Seorang komentator pria sering overacting  kalau maju ke panggung dan berdekatan dengan peserta wanita yang dinilainya. Bila peserta wanita ini berwajah cakep, tingkah  "nakal" sang komentator pria ini semakin menjadi-jadi, termasuk dengan vulgar meminta si wanita agar mau jadi pacarnya.
Beberapa komentator wanita juga tidak kalah genitnya dalam berinteraksi dengan peserta pria yang tergolong ganteng. Ada yang sampai gregetan memegang dagu si peserta, sehingga terkesan seperti pem-bully-an atau pelecehan. Bahkan dilanjutkan dengan kalimat vulgar yang kurang lebih seperti ini: "aku ingin mendapat anak dari kamu".
Melihat hal di atas, sudah saatnya KPI bertindak tegas dengan memberi "kartu kuning" terhadap beberapa komentator bila itu memang di luar skenario, atau kepada konseptor acara bila itu memang diskenariokan.
Satu lagi, bila peserta berasal dari kalangan berpenghasilan rendah atau penyandang disabilitas (wakil dari Sumbar dan Bali adalah tuna netra), bagus-bagus saja menambahkan materi yang menguras air mata pemirsa, seperti menghadirkan orang tua peserta di panggung, atau memutarkan rekaman video keseharian peserta.
Namun adegan yang menggugah simpati di atas harus pas porsinya, jangan sampai berlebihan sehingga seperti mengeksploitasi seseorang. Perlu diingat, LDI adalah kontes menyanyi, jangan terjebak dengan meniru reality show yang "menjual" kemiskinan.

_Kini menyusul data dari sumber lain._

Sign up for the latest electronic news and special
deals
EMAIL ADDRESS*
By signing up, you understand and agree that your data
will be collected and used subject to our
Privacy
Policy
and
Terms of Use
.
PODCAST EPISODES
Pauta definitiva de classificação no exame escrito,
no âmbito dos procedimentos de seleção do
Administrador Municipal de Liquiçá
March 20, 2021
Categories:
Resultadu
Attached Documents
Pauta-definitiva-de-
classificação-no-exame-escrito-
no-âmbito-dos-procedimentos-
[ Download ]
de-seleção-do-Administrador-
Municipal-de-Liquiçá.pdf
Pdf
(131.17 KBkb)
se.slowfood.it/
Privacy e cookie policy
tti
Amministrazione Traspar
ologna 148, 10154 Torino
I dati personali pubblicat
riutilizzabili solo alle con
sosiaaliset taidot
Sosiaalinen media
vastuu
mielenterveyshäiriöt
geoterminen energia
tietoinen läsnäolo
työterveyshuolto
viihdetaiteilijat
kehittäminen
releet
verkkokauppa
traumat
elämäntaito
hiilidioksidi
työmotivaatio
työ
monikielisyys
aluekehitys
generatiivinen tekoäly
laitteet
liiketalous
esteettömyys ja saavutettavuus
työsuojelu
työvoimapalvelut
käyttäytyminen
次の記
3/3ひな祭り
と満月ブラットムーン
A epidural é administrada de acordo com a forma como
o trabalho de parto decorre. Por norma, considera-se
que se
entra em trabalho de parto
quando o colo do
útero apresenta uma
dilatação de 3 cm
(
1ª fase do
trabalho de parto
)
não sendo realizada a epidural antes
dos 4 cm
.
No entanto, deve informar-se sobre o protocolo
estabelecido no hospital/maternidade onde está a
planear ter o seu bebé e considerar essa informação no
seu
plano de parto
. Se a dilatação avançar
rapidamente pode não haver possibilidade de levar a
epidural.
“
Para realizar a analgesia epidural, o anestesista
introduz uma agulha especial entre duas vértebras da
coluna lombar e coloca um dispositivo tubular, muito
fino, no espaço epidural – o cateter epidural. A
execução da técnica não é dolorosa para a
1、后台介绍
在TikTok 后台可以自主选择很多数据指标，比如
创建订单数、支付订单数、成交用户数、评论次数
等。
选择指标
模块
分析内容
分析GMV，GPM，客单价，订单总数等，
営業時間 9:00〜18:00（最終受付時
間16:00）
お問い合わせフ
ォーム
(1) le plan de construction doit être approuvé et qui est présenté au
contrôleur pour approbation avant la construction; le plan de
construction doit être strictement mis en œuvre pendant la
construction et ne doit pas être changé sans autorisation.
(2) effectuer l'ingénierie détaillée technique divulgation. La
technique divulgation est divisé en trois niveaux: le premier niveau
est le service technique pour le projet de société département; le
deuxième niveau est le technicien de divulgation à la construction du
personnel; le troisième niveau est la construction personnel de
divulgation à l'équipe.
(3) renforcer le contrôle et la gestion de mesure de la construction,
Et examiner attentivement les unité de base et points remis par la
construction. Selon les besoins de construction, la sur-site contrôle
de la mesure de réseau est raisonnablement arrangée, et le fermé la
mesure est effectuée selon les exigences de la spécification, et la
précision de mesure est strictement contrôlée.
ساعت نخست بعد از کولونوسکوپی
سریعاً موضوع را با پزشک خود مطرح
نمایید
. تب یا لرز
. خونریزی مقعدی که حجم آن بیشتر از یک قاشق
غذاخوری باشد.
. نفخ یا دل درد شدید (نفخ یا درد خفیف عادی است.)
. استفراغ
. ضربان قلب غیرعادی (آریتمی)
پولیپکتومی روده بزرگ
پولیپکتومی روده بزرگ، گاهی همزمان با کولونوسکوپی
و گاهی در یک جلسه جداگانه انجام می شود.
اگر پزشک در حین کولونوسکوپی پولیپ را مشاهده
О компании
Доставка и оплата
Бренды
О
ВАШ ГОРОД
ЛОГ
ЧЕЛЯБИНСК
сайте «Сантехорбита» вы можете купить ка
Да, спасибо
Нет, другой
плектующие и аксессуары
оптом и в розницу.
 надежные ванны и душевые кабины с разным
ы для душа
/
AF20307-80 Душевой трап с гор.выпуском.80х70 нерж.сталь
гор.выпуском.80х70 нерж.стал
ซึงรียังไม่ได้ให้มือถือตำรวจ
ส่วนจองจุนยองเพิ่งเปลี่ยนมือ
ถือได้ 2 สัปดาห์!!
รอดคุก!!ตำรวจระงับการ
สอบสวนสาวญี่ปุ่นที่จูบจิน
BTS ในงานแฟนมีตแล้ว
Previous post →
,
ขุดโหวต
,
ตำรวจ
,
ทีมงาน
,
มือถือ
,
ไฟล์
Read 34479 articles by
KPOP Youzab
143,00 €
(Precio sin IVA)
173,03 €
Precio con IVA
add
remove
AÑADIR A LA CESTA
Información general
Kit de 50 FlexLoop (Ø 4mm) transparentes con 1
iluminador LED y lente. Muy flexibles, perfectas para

Bagaimanapun LDI adalah bukti kehebatan tim kreatifnya, dengan ide yang orisinil, bukan mengadopsi acara serupa di luar negeri. Jadi, dengan sejumlah catatan di atas agar tidak terpleset, LDI layak dilanjutkan.Â
Dangdut sudah berhasil naik kelas. Sekarang penggiat dangdut tidak lagi minder satu panggung dengan penggiat genre musik lainnya. Sungguh sayang bila dangdut tercemar oleh tingkah polah beberapa penyanyi yang overacting.